* [EXERCISE INSTRUCTIONS] Line tally for "groei": state how many lines of the entries include it, with no other text.

[Extracted page text data]

━━━━━━━━━━━━━━━━

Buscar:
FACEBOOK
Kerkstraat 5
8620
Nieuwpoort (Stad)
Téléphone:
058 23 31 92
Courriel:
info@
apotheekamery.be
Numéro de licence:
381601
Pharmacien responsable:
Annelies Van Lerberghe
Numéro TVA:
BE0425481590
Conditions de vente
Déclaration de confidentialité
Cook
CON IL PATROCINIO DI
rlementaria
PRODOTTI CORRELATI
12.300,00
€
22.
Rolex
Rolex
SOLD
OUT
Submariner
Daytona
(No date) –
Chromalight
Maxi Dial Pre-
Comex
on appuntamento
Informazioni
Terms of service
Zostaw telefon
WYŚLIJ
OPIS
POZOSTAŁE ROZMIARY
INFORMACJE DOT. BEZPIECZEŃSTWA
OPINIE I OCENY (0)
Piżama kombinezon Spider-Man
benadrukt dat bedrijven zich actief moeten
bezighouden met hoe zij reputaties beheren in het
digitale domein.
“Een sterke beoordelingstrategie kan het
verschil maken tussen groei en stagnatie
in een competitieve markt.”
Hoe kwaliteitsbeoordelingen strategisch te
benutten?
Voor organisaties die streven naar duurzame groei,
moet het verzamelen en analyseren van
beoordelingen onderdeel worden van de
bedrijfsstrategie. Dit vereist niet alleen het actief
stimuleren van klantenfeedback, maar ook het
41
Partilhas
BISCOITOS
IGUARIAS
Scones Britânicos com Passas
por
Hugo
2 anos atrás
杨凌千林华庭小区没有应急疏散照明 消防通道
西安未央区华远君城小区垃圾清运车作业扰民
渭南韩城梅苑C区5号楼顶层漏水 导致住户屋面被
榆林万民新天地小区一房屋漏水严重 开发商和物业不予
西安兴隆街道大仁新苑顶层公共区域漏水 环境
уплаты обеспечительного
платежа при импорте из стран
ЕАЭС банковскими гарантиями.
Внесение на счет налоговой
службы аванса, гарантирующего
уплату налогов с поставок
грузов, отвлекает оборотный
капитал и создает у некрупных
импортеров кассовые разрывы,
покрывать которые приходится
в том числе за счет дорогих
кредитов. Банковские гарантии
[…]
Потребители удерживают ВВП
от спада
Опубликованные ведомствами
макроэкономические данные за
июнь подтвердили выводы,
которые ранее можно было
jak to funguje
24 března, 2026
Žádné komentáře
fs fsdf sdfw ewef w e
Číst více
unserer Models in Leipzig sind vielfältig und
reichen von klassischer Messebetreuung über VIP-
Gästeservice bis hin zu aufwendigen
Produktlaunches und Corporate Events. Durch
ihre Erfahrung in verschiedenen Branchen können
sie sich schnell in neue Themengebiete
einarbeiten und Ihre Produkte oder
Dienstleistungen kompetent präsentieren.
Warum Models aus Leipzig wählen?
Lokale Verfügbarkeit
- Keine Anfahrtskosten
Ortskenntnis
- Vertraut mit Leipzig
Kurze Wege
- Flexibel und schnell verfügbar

━━━━━━━━━━━━━━━━

* [SOLUTION BELOW] 2